#### [WHAT YOU HAVE TO DO]
Go through the entries and transcribe each one exactly, dropping the pictures.

─── SUPPLIED RECORDS

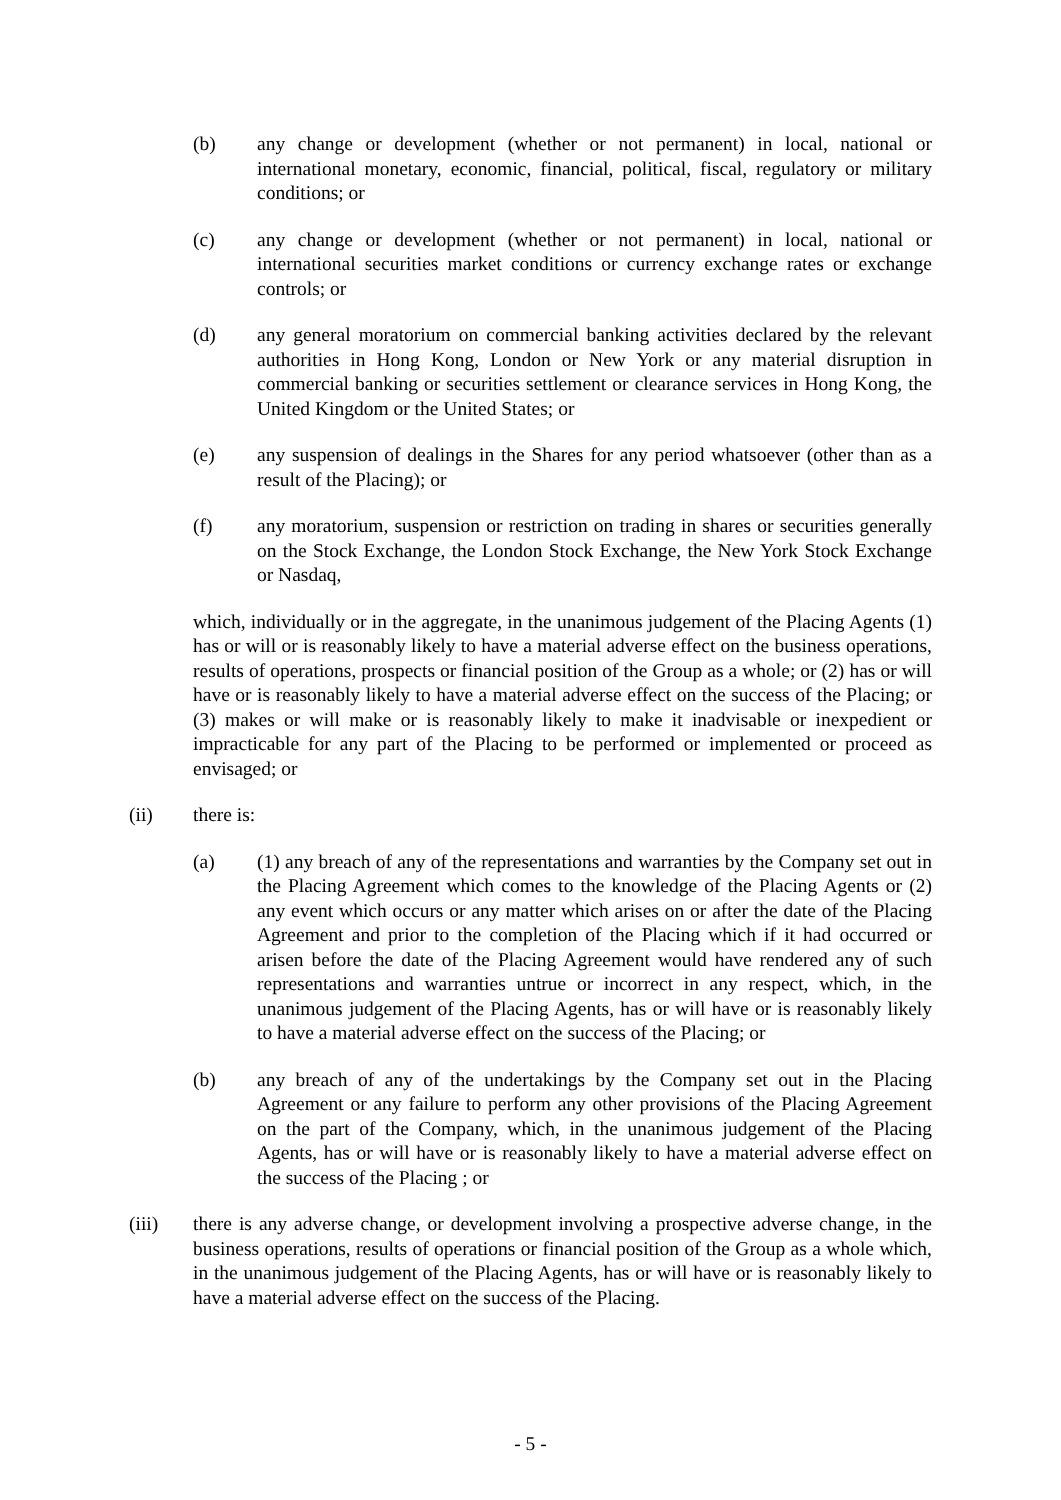(b) any change or development (whether or not permanent) in local, national or international monetary, economic, financial, political, fiscal, regulatory or military conditions; or
(c) any change or development (whether or not permanent) in local, national or international securities market conditions or currency exchange rates or exchange controls; or
(d) any general moratorium on commercial banking activities declared by the relevant authorities in Hong Kong, London or New York or any material disruption in commercial banking or securities settlement or clearance services in Hong Kong, the United Kingdom or the United States; or
(e) any suspension of dealings in the Shares for any period whatsoever (other than as a result of the Placing); or
(f) any moratorium, suspension or restriction on trading in shares or securities generally on the Stock Exchange, the London Stock Exchange, the New York Stock Exchange or Nasdaq,
which, individually or in the aggregate, in the unanimous judgement of the Placing Agents (1) has or will or is reasonably likely to have a material adverse effect on the business operations, results of operations, prospects or financial position of the Group as a whole; or (2) has or will have or is reasonably likely to have a material adverse effect on the success of the Placing; or (3) makes or will make or is reasonably likely to make it inadvisable or inexpedient or impracticable for any part of the Placing to be performed or implemented or proceed as envisaged; or
(ii) there is:
(a) (1) any breach of any of the representations and warranties by the Company set out in the Placing Agreement which comes to the knowledge of the Placing Agents or (2) any event which occurs or any matter which arises on or after the date of the Placing Agreement and prior to the completion of the Placing which if it had occurred or arisen before the date of the Placing Agreement would have rendered any of such representations and warranties untrue or incorrect in any respect, which, in the unanimous judgement of the Placing Agents, has or will have or is reasonably likely to have a material adverse effect on the success of the Placing; or
(b) any breach of any of the undertakings by the Company set out in the Placing Agreement or any failure to perform any other provisions of the Placing Agreement on the part of the Company, which, in the unanimous judgement of the Placing Agents, has or will have or is reasonably likely to have a material adverse effect on the success of the Placing ; or
(iii) there is any adverse change, or development involving a prospective adverse change, in the business operations, results of operations or financial position of the Group as a whole which, in the unanimous judgement of the Placing Agents, has or will have or is reasonably likely to have a material adverse effect on the success of the Placing.
- 5 -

──────

#### [WRITTEN RESPONSE]
(b) any change or development (whether or not permanent) in local, national or international monetary, economic, financial, political, fiscal, regulatory or military conditions; or
(c) any change or development (whether or not permanent) in local, national or international securities market conditions or currency exchange rates or exchange controls; or
(d) any general moratorium on commercial banking activities declared by the relevant authorities in Hong Kong, London or New York or any material disruption in commercial banking or securities settlement or clearance services in Hong Kong, the United Kingdom or the United States; or
(e) any suspension of dealings in the Shares for any period whatsoever (other than as a result of the Placing); or
(f) any moratorium, suspension or restriction on trading in shares or securities generally on the Stock Exchange, the London Stock Exchange, the New York Stock Exchange or Nasdaq,
which, individually or in the aggregate, in the unanimous judgement of the Placing Agents (1) has or will or is reasonably likely to have a material adverse effect on the business operations, results of operations, prospects or financial position of the Group as a whole; or (2) has or will have or is reasonably likely to have a material adverse effect on the success of the Placing; or (3) makes or will make or is reasonably likely to make it inadvisable or inexpedient or impracticable for any part of the Placing to be performed or implemented or proceed as envisaged; or
(ii) there is:
(a) (1) any breach of any of the representations and warranties by the Company set out in the Placing Agreement which comes to the knowledge of the Placing Agents or (2) any event which occurs or any matter which arises on or after the date of the Placing Agreement and prior to the completion of the Placing which if it had occurred or arisen before the date of the Placing Agreement would have rendered any of such representations and warranties untrue or incorrect in any respect, which, in the unanimous judgement of the Placing Agents, has or will have or is reasonably likely to have a material adverse effect on the success of the Placing; or
(b) any breach of any of the undertakings by the Company set out in the Placing Agreement or any failure to perform any other provisions of the Placing Agreement on the part of the Company, which, in the unanimous judgement of the Placing Agents, has or will have or is reasonably likely to have a material adverse effect on the success of the Placing ; or
(iii) there is any adverse change, or development involving a prospective adverse change, in the business operations, results of operations or financial position of the Group as a whole which, in the unanimous judgement of the Placing Agents, has or will have or is reasonably likely to have a material adverse effect on the success of the Placing.
- 5 -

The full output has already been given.